Vista space in the city

Sometimes in the city our view simply doesn’t include any vista space. From my café table today, my view is bounded by the shops on the other side of the street. That happens to be a little over 30 metres, I’m guessing, but it feels like action space to me. I have no vista in that direction! 

In cities we rarely have time to notice vista even when it is visible. Except perhaps when we draw. When we draw in the city our visual field may often include some vista that we have not paid attention to until we start to draw – the buildings far down the street, or the hills glimpsed between buildings.

One exception to the usual focus on action space in urban drawings  is the view of a city from outside, or from far away, where all is vista.

The City of London drawn from Greenwich

 

Another exception, is the city view from a high viewpoint. A townscape drawn from the top of a high building is all vista – everything is beyond action space!

St Giles church from the 12th floor of Centre Point

 
Another approach might be to imagine yourself to be a zoom lensed camera, making the distant view the core of your picture, with only minimal elements of action space to provide framing. This kind of drawing might also reverse the usual practice of drawing the foreground (action space) in more detail than the hazier vista.

Personal space in the city


When we are drawing in cities, we often also ignore personal space as a part of our visual experience.  Very often we will even choose a drawing location that ensures that there is nothing visible in our personal space (except perhaps the ground and our own hands, which we ignore). We probably think of this as choosing a view which has ‘nothing in the way’. And yet personal space is of such psychological importance to us, particularly in city environments, that it seems odd not to include it in our drawings.

Perhaps the most common way in which artists have included personal space in urban drawings is the ‘café table’ picture, in which the lower half of the picture may focus on plates and cups immediately in front of the artist. We’ve all made these kinds of drawing I’m sure!  

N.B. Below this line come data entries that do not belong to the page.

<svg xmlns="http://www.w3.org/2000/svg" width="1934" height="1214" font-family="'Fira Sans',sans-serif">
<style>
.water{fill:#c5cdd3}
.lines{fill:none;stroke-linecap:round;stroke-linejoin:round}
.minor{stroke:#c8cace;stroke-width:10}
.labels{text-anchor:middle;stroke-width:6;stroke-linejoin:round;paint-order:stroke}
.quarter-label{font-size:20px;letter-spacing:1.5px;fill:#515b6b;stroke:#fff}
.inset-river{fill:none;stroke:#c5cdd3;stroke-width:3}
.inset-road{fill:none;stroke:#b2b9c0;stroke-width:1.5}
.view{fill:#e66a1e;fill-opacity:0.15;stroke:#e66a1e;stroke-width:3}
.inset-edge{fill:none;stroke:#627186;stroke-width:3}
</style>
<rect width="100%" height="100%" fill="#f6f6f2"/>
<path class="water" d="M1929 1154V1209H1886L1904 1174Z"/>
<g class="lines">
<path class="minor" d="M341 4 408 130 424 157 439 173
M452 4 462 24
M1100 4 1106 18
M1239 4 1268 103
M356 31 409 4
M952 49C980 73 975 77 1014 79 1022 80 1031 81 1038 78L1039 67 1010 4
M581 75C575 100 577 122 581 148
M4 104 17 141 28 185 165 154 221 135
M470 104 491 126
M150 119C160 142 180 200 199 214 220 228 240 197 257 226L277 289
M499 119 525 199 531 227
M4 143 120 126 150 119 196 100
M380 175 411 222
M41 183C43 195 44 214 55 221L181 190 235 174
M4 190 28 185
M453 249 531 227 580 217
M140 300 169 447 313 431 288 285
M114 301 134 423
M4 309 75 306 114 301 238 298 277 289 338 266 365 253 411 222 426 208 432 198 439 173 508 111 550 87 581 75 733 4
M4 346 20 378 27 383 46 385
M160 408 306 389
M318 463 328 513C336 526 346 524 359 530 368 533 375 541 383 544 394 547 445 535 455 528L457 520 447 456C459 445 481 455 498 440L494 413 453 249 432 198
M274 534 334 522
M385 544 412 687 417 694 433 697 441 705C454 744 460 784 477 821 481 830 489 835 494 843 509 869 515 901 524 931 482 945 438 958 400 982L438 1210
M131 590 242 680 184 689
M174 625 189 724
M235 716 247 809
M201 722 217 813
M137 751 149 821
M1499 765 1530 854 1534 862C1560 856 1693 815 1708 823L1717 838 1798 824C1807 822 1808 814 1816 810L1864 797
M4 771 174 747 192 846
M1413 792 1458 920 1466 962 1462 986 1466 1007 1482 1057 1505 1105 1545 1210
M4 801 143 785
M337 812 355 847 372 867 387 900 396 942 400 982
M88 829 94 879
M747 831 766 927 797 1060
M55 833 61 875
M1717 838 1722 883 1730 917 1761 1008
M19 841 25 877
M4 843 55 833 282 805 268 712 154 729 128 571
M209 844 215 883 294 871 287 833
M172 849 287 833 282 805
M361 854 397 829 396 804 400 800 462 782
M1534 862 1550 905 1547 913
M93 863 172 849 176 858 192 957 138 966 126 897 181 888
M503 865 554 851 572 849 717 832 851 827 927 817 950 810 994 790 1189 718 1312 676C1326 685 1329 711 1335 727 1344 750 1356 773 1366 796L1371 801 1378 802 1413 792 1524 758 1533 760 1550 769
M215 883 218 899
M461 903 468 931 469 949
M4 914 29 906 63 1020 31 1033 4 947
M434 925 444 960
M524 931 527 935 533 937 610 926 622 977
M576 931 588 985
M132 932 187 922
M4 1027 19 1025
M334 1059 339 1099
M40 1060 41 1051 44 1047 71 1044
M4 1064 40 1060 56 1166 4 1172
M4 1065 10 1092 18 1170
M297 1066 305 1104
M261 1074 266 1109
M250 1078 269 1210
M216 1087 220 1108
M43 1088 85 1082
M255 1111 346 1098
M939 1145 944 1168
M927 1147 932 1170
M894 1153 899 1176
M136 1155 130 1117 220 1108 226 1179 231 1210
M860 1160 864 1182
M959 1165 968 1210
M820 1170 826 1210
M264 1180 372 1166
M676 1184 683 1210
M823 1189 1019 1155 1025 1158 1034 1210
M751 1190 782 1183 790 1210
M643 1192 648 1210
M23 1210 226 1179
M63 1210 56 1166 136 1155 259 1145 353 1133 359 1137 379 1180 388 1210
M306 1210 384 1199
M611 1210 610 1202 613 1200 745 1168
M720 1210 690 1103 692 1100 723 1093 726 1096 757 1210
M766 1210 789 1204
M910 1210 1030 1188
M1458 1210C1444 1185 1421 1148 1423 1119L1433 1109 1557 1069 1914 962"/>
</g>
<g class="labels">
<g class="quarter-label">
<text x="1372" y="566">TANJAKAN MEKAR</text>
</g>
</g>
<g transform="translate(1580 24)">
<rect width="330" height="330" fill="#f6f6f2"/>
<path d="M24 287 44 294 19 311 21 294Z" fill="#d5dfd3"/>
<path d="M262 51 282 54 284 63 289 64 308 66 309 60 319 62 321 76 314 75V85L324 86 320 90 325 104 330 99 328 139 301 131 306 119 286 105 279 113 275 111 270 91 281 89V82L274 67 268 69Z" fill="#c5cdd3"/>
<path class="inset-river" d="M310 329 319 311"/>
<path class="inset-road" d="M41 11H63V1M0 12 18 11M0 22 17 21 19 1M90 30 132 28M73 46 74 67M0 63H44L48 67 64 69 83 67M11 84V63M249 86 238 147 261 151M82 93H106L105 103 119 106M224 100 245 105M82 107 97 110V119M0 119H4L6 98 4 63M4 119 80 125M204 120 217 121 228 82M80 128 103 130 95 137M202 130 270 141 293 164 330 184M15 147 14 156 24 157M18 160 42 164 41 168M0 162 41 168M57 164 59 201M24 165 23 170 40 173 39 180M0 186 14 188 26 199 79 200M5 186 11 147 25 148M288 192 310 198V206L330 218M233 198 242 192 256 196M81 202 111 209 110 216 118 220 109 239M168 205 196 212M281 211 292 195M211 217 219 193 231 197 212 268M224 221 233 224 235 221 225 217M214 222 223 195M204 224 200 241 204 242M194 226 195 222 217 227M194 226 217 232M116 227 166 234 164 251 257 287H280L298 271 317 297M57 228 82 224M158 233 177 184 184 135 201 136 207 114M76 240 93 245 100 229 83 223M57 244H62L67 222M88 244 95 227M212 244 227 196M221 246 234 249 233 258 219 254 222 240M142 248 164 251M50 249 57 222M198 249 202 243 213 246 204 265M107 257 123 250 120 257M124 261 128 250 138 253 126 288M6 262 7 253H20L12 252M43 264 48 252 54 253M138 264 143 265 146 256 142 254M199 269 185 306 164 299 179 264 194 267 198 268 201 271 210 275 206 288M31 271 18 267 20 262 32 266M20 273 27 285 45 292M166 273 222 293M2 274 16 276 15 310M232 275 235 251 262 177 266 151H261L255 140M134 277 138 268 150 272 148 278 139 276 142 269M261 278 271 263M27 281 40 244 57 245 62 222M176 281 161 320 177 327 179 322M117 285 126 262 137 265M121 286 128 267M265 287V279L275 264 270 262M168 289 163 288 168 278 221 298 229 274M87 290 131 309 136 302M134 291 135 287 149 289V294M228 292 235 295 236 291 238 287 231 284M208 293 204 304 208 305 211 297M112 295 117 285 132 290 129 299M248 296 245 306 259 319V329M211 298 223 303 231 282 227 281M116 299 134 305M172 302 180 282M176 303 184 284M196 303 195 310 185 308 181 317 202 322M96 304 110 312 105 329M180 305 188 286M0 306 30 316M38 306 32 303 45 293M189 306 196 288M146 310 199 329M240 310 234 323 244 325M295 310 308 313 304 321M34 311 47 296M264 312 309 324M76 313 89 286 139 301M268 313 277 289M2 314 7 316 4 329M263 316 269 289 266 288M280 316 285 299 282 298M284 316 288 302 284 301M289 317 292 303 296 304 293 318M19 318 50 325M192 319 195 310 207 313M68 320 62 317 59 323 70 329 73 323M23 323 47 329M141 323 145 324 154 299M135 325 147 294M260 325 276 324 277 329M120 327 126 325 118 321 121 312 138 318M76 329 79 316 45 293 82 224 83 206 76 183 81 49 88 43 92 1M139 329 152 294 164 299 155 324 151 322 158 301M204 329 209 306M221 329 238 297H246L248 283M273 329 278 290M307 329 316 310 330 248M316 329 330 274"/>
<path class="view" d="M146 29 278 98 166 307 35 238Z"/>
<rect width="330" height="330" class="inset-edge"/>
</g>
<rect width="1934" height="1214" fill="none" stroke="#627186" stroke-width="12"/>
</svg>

sketchbook page - piazza in Verona
  

One reason we don’t we make more use of personal space in urban drawing is that it is difficult! Objects in personal space occupy a relatively large amount of the visual field, and will obscure things further away. The ‘café table’ picture works because the personal space objects are raised up closer to eye level, and can be included in a picture without changing eye level very much. 

Wapping foreshore - vista in the centre, additional sheets added laterally, including personal space at the right


sheets added vertically
Including objects in personal space often means making drawings that are longer, or wider than you might normally draw. One way of doing this is to add pieces of paper as you change your direction of view. This can be laterally  or vertically.

The drawing at the right began with drawing the vista view of St Paul's and the sky, continuing down, adding sheets as necessary until I could draw the edge of the platform at my feet. 


Another way of including objects in personal space, and in action space, might be to abandon any idea of drawing the space as if it’s a view from a single viewpoint, and instead, construct a picture from elements composed on the picture plane. This is one of the ways in which Picasso and Braque conveyed the world.